Mario Capecchi and Oliver Smithies of the US and Martin Evans of Britain won the Nobel Prize for Medicine yesterday for their work in creating "knockout mice," the 21st-century testbed for biomedical research.
The trio were honored for discovering how to genetically manipulate mouse embryonic stem cells, leading to lab rodents that replicate human disease, the Nobel jury said in its citation.
Their "ground-breaking discoveries concerning embryonic stem cells and DNA recombination in mammals ... led to the creation of an immensely powerful technology," the committee said.
The discovery is technically called gene targeting but is commonly known as gene "knockout."
Engineered mice provide researchers with a lab model that yields insights into the fundamentals of diseases ranging from Alzheimer's to cancer and the response to new drugs, the jury said.
Thanks to their work, scientists can now determine the role of specific genes, a breakthrough that has "revolutionized life science," it said.
"Gene targeting in mice has pervaded all fields of biomedicine. Its impact on the understanding of gene function and its benefits to mankind will continue to increase over many years to come," it said.
To date, more than 10,000 mice genes -- approximately half of the genes in the mammalian genome -- have been knocked out.
Disabling, or knocking out, a gene is a two-step process.
The first is to snip out a functioning gene from the animal's genome, using chemical "scissors" such as an enzyme.
The next is to replace that gene with the modified one -- the gene whose flaws will cause the disease to be studied.
The big challenge is getting this introduced stretch of DNA to find the corresponding slot in the chromosome and then fit in snugly.
Little more than two decades ago, the prevailing wisdom was that the task was impossible in mammalian cells and that the DNA would insert itself in the chromosome almost randomly.

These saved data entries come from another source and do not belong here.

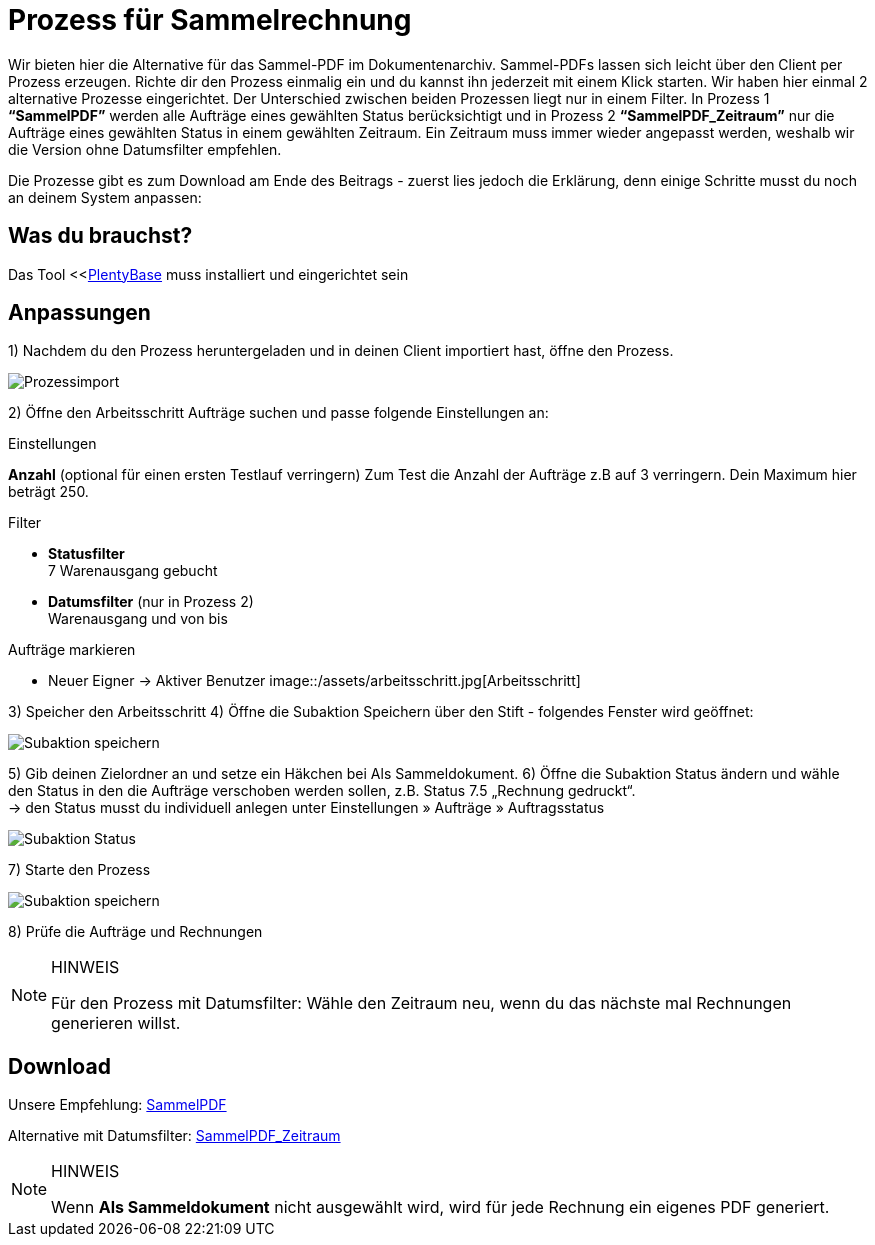 = Prozess für Sammelrechnung
:lang: de
:description: Erfahre wie Du mit einem Prozess eine Sammelrechnung erzeugst.
:keywords: Sammelrechnung, Prozess
:position: 10

Wir bieten hier die Alternative für das Sammel-PDF im Dokumentenarchiv. Sammel-PDFs lassen sich leicht über den Client per Prozess erzeugen. Richte dir den Prozess einmalig ein und du kannst ihn jederzeit mit einem Klick starten. Wir haben hier einmal 2 alternative Prozesse eingerichtet.
Der Unterschied zwischen beiden Prozessen liegt nur in einem Filter. In Prozess 1 *“SammelPDF”* werden alle Aufträge eines gewählten Status berücksichtigt und in Prozess 2 *“SammelPDF_Zeitraum”* nur die Aufträge eines gewählten Status in einem gewählten Zeitraum. Ein Zeitraum muss immer wieder angepasst werden, weshalb wir die Version ohne Datumsfilter empfehlen.

Die Prozesse gibt es zum Download am Ende des Beitrags - zuerst lies jedoch die Erklärung, denn einige Schritte musst du noch an deinem System anpassen:

== Was du brauchst?
Das Tool <<<<automatisierung/prozesse/plentybase-installieren#, PlentyBase>> muss installiert und eingerichtet sein

== Anpassungen

1) Nachdem du den Prozess heruntergeladen und in deinen Client importiert hast, öffne den Prozess.

image::/assets/prozessimport.jpg[Prozessimport]
2) Öffne den Arbeitsschritt Aufträge suchen und passe folgende Einstellungen an:

[.subhead]
.Einstellungen

*Anzahl* (optional für einen ersten Testlauf verringern)
Zum Test die Anzahl der Aufträge z.B auf 3 verringern. Dein Maximum hier beträgt 250.

[.subhead]
.Filter

* *Statusfilter* +
7 Warenausgang gebucht
* *Datumsfilter* (nur in Prozess 2) +
Warenausgang und von bis

[.subhead]
.Aufträge markieren

* Neuer Eigner → Aktiver Benutzer
image::/assets/arbeitsschritt.jpg[Arbeitsschritt]

3) Speicher den Arbeitsschritt
4) Öffne die Subaktion Speichern über den Stift - folgendes Fenster wird geöffnet:

image::/assets/subaktion-speichern.jpg[Subaktion speichern]
5) Gib deinen Zielordner an und setze ein Häkchen bei Als Sammeldokument.
6) Öffne die Subaktion Status ändern und wähle den Status in den die Aufträge verschoben werden sollen, z.B. Status 7.5 „Rechnung gedruckt“. +
→ den Status musst du individuell anlegen unter Einstellungen » Aufträge » Auftragsstatus

image::/assets/subaktion-status.jpg[Subaktion Status]
7) Starte den Prozess

image::/assets/prozess-starten.jpg[Subaktion speichern]

8) Prüfe die Aufträge und Rechnungen

[NOTE]
.HINWEIS
====
Für den Prozess mit Datumsfilter: Wähle den Zeitraum neu, wenn du das nächste mal Rechnungen generieren willst.
====

[.instruction]
== Download

Unsere Empfehlung: link:/assets/sammelpdf.plentyprocess[SammelPDF]

Alternative mit Datumsfilter: link:/assets/sammelpdf-zeitraum.plentyprocess[SammelPDF_Zeitraum]

[NOTE]
.HINWEIS
====
Wenn *Als Sammeldokument* nicht ausgewählt wird, wird für jede Rechnung ein eigenes PDF generiert.
====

The Nobel laureates found a way to do this. In the 1980s, Evans isolated mice embryonic stem cells -- the all-purpose master cells whose manipulation could create in theory any mutation of choice.

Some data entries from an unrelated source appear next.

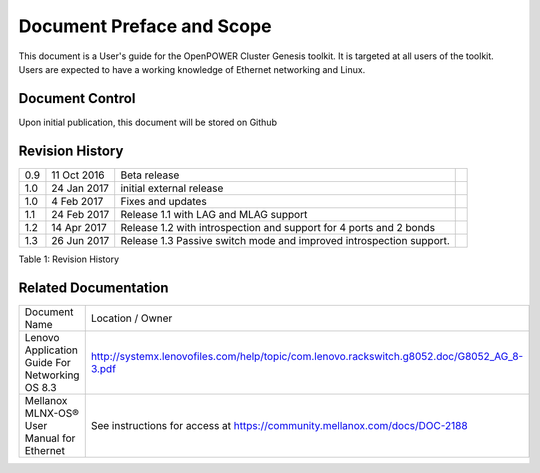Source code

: 

.. .. sectnum::
..    :depth: 3

.. .. contents:: Table of Contents
..    :backlinks: none

Document Preface and Scope
==========================

This document is a User's guide for the OpenPOWER Cluster Genesis
toolkit. It is targeted at all users of the toolkit. Users are expected
to have a working knowledge of Ethernet networking and Linux.


Document Control
----------------

Upon initial publication, this document will be stored on Github

Revision History
----------------


+--------+---------------+-------------------------------------+----+
| 0.9    | 11 Oct 2016   | Beta release                        |    |
+--------+---------------+-------------------------------------+----+
| 1.0    | 24 Jan 2017   | initial external release            |    |
+--------+---------------+-------------------------------------+----+
| 1.0    | 4 Feb 2017    | Fixes and updates                   |    |
+--------+---------------+-------------------------------------+----+
| 1.1    | 24 Feb 2017   | Release 1.1 with LAG and            |    |
|        |               | MLAG support                        |    |
+--------+---------------+-------------------------------------+----+
| 1.2    | 14 Apr 2017   | Release 1.2 with introspection      |    |
|        |               | and support for 4 ports and 2 bonds |    |
+--------+---------------+-------------------------------------+----+
| 1.3    | 26 Jun 2017   | Release 1.3 Passive switch mode     |    |
|        |               | and improved introspection support. |    |
+--------+---------------+-------------------------------------+----+


.. raw:: html

   <div class="caption">

Table 1: Revision History

.. raw:: html

   </div>

Related Documentation
---------------------

+------------------------------------------------+--------------------------------------------------------------------------------------------+
| Document Name                                  | Location / Owner                                                                           |
+------------------------------------------------+--------------------------------------------------------------------------------------------+
| Lenovo Application Guide For Networking OS 8.3 | http://systemx.lenovofiles.com/help/topic/com.lenovo.rackswitch.g8052.doc/G8052_AG_8-3.pdf |
+------------------------------------------------+--------------------------------------------------------------------------------------------+
| Mellanox MLNX-OS® User Manual for Ethernet     | See instructions for access at https://community.mellanox.com/docs/DOC-2188                |
+------------------------------------------------+--------------------------------------------------------------------------------------------+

In the meantime, Capecchi and Smithies, working independently of each other, found a way to target genes by a technique called "homologous recombination."
"Homologous" means that the introduced DNA sequence lines up with its mirror target sequence in the mouse chromosome, while "recombination" means the incoming and target sequences break and then rejoin.
"The award is very exciting and particularly appropriate," said Steve Brown, a leading scientist at the Mammalian Genetics Unit of Britain's Medical Research Council.
"Our ability to knock out -- to lose the function -- of a gene in the mouse genome has been absolutely critical in understanding the genetic basis of human disease in all areas."
The medicine prize is the first award to be announced in this year's Nobel season.
The physics prize is to be announced today followed by the chemistry prize tomorrow. The literature prize will be announced on Thursday and the peace prize on Friday.
The economics prize wraps up the season next Monday.